### INSTRUCTIONS FOR THE TASK
Reproduce all of the material below verbatim, omitting the pictures.

### GIVEN MATERIAL
· · · · · · ·

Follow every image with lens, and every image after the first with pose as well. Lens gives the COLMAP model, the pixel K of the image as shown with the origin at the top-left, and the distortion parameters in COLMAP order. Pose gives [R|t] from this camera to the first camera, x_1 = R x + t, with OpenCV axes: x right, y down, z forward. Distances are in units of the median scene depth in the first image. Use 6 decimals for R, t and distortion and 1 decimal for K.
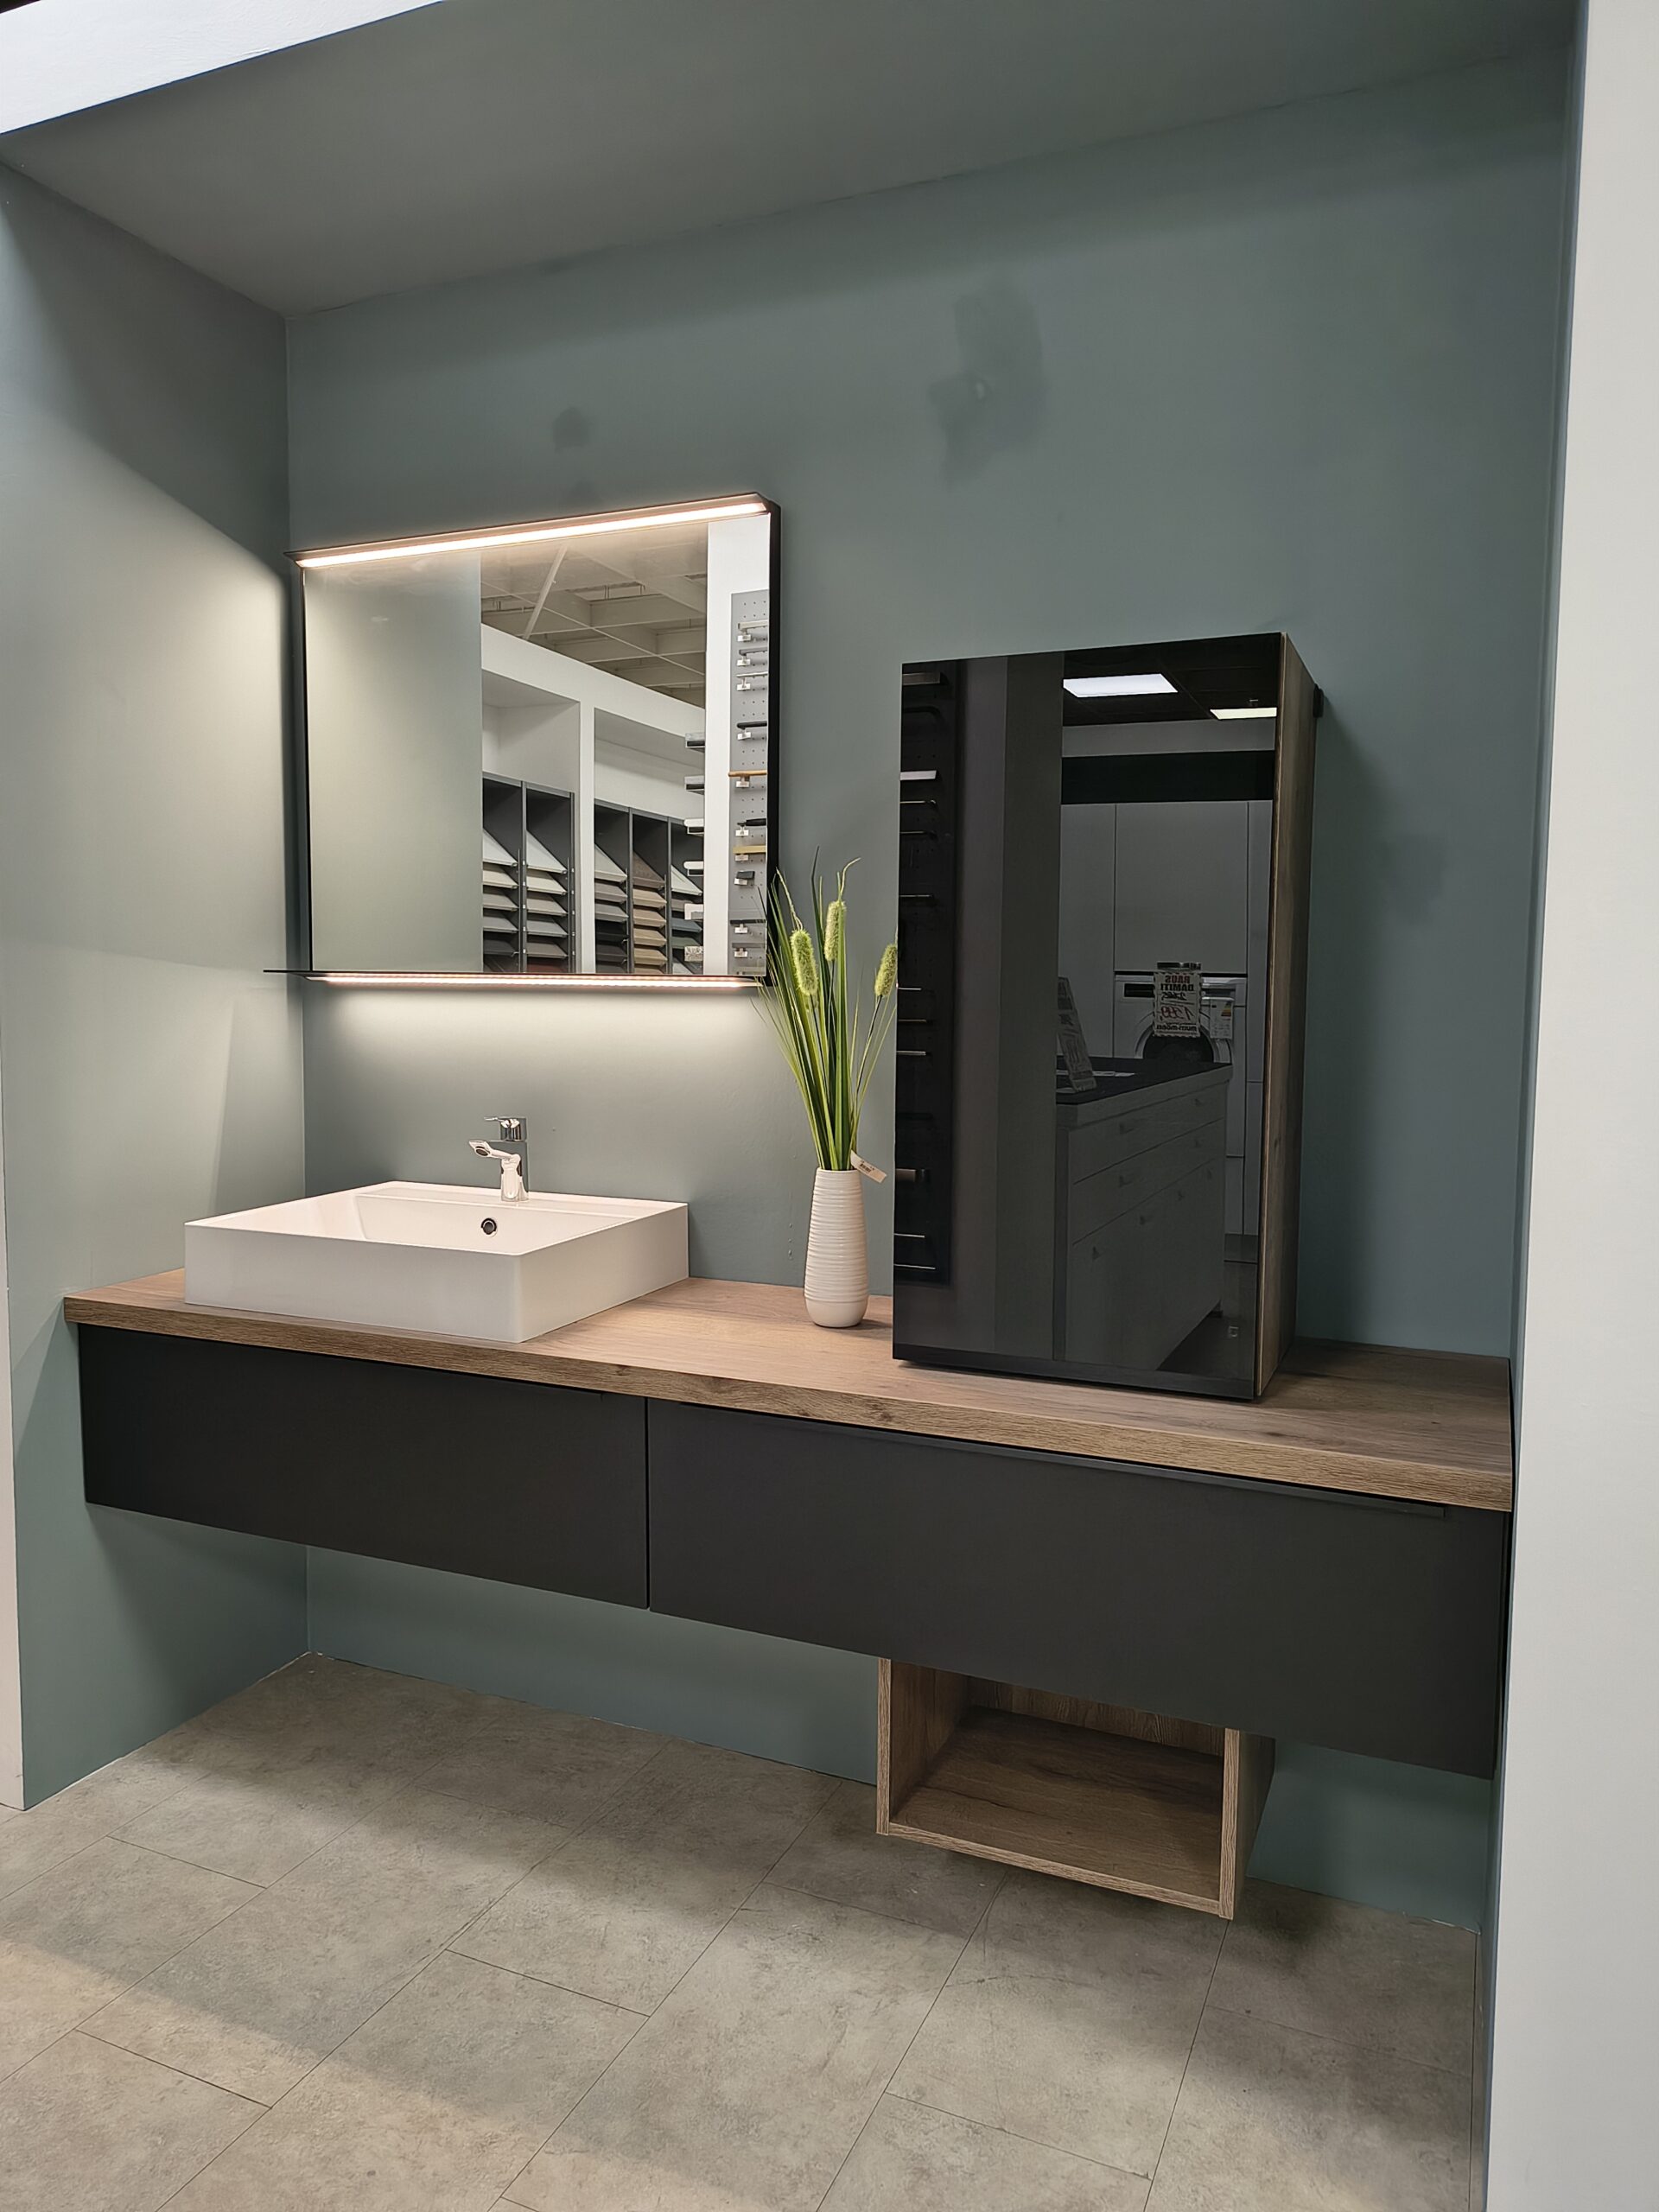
lens RADIAL K [[1534.8, 0, 829.5], [0, 1534.8, 1106.0], [0, 0, 1]] dist [0.003021, 0.001038]
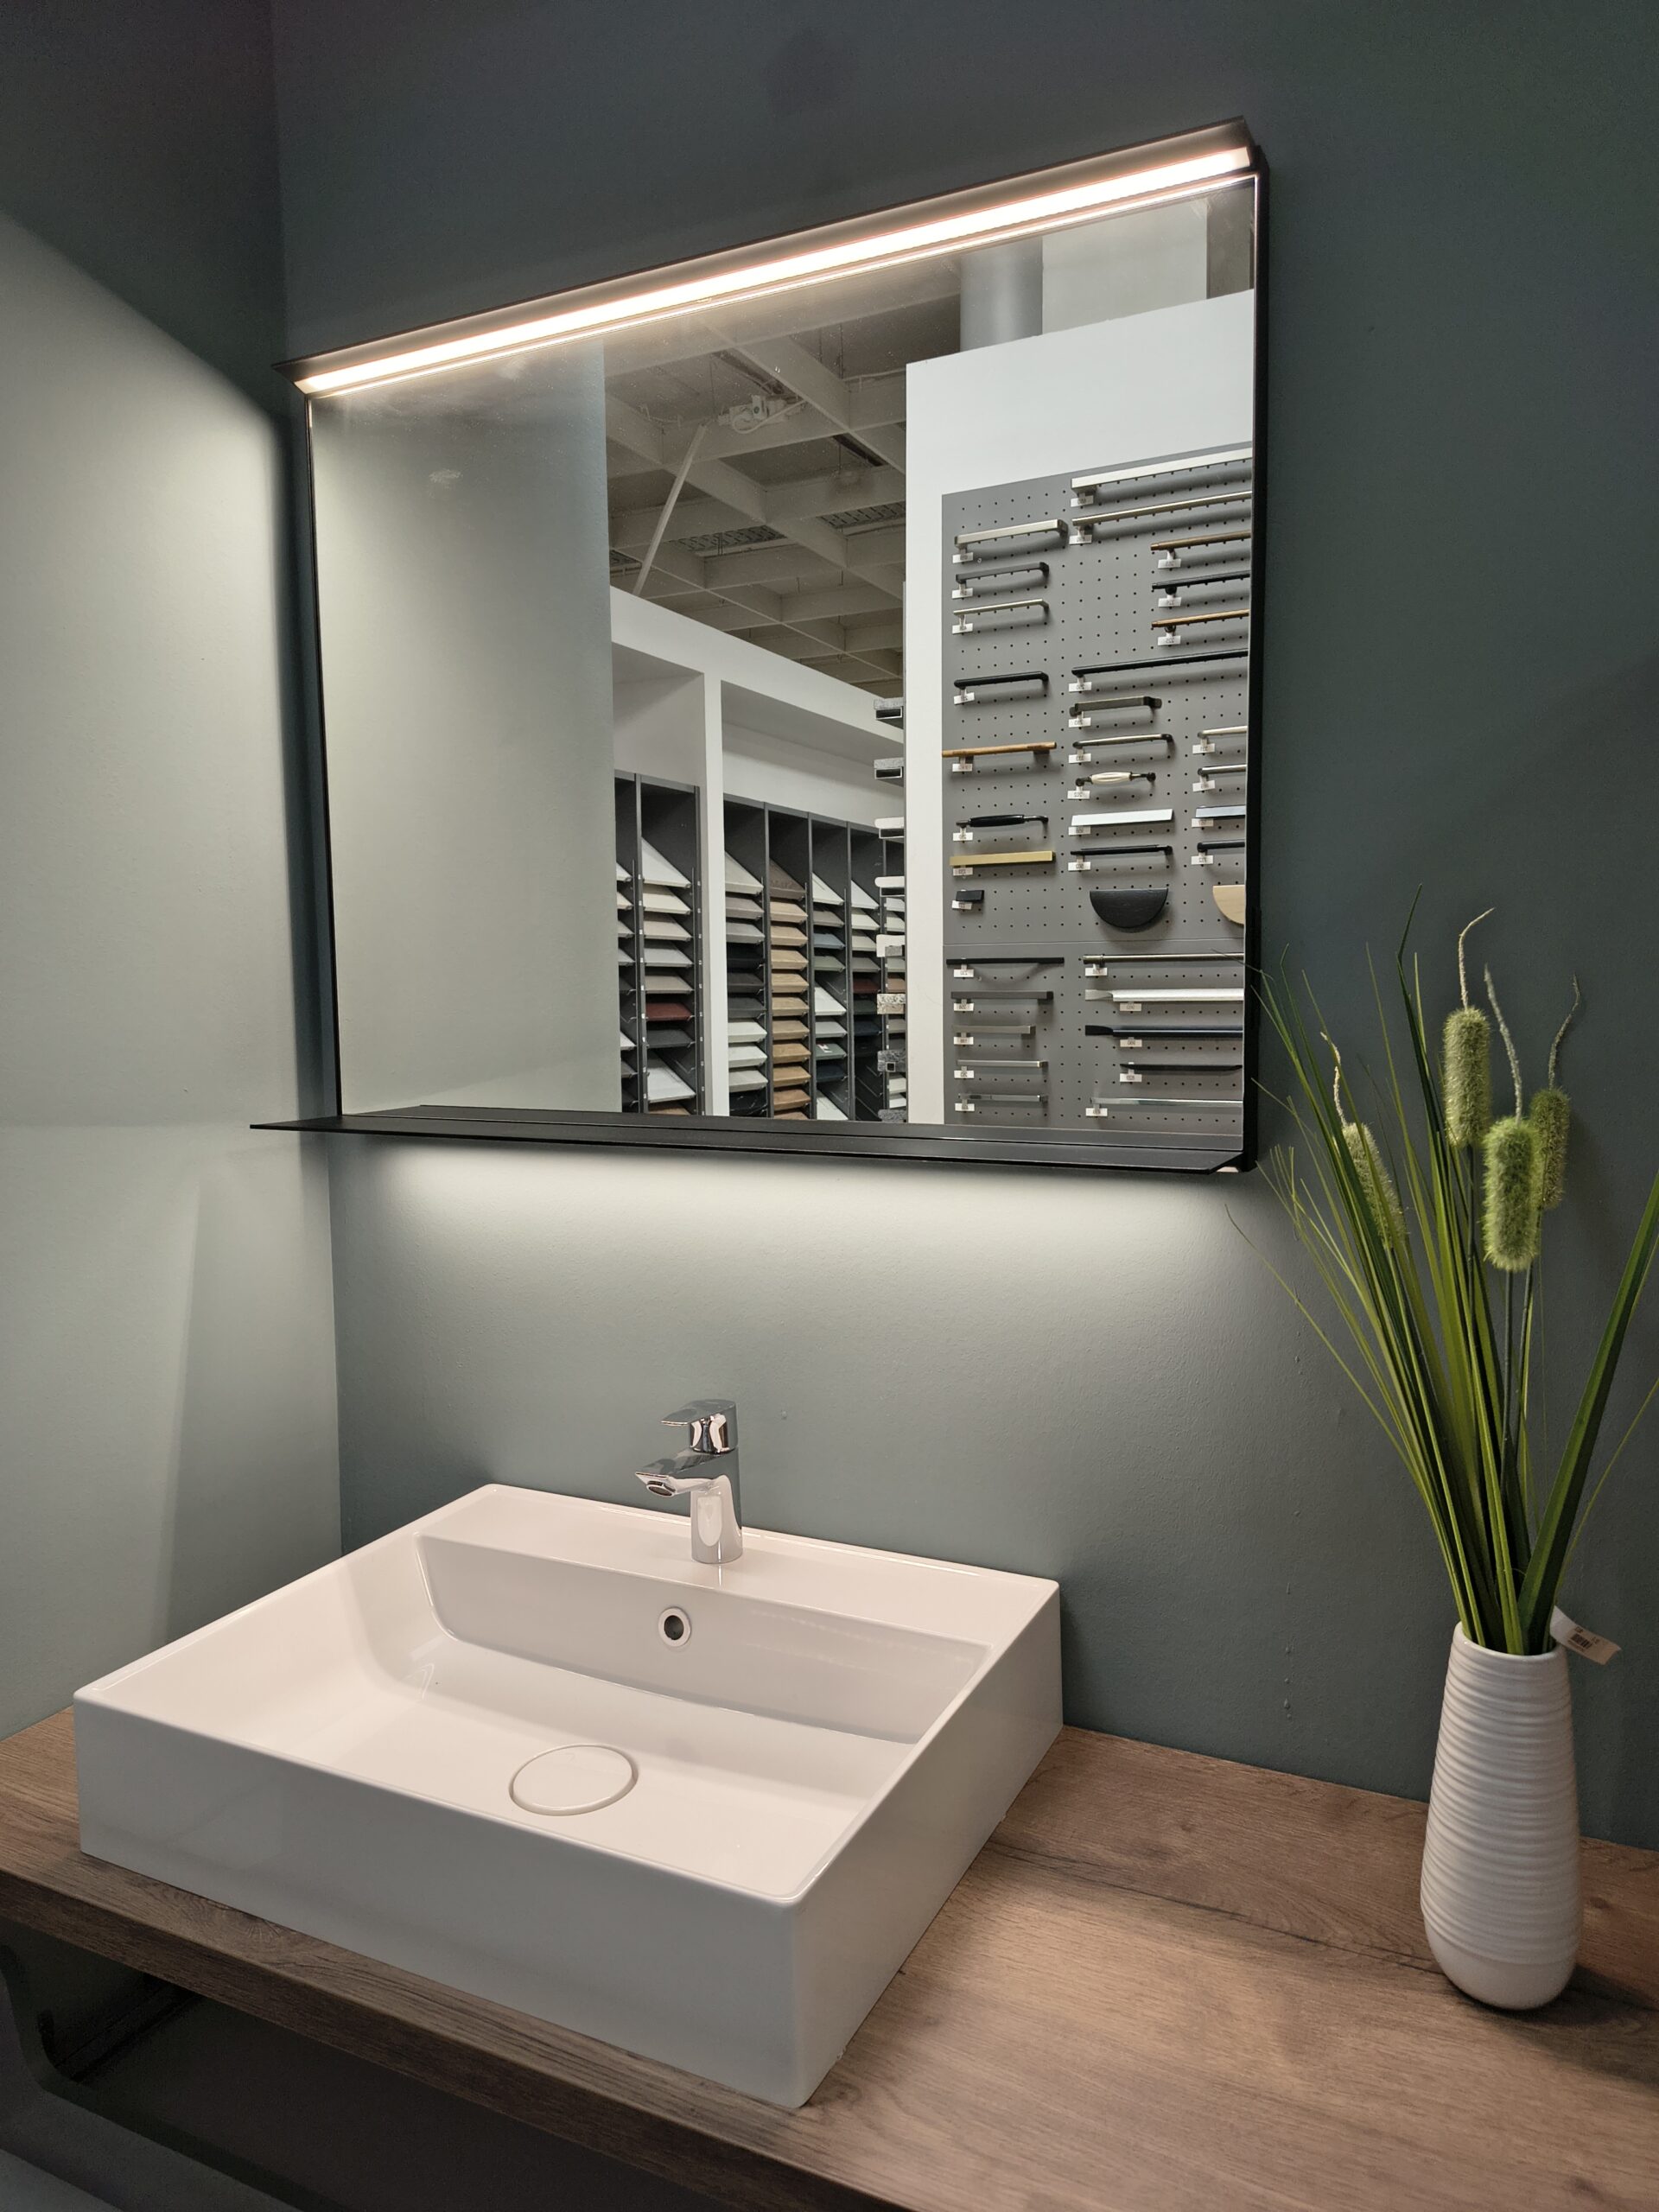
lens RADIAL K [[1490.7, 0, 829.5], [0, 1490.7, 1106.0], [0, 0, 1]] dist [0.081295, -0.093267]
pose [[0.998517, -0.019118, -0.050980, -0.084562], [0.019815, 0.999716, 0.013214, -0.062123], [0.050713, -0.014204, 0.998612, 0.296425]]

· · · · · · ·

### REPLY
Follow every image with lens, and every image after the first with pose as well. Lens gives the COLMAP model, the pixel K of the image as shown with the origin at the top-left, and the distortion parameters in COLMAP order. Pose gives [R|t] from this camera to the first camera, x_1 = R x + t, with OpenCV axes: x right, y down, z forward. Distances are in units of the median scene depth in the first image. Use 6 decimals for R, t and distortion and 1 decimal for K.
lens RADIAL K [[1534.8, 0, 829.5], [0, 1534.8, 1106.0], [0, 0, 1]] dist [0.003021, 0.001038]
lens RADIAL K [[1490.7, 0, 829.5], [0, 1490.7, 1106.0], [0, 0, 1]] dist [0.081295, -0.093267]
pose [[0.998517, -0.019118, -0.050980, -0.084562], [0.019815, 0.999716, 0.013214, -0.062123], [0.050713, -0.014204, 0.998612, 0.296425]]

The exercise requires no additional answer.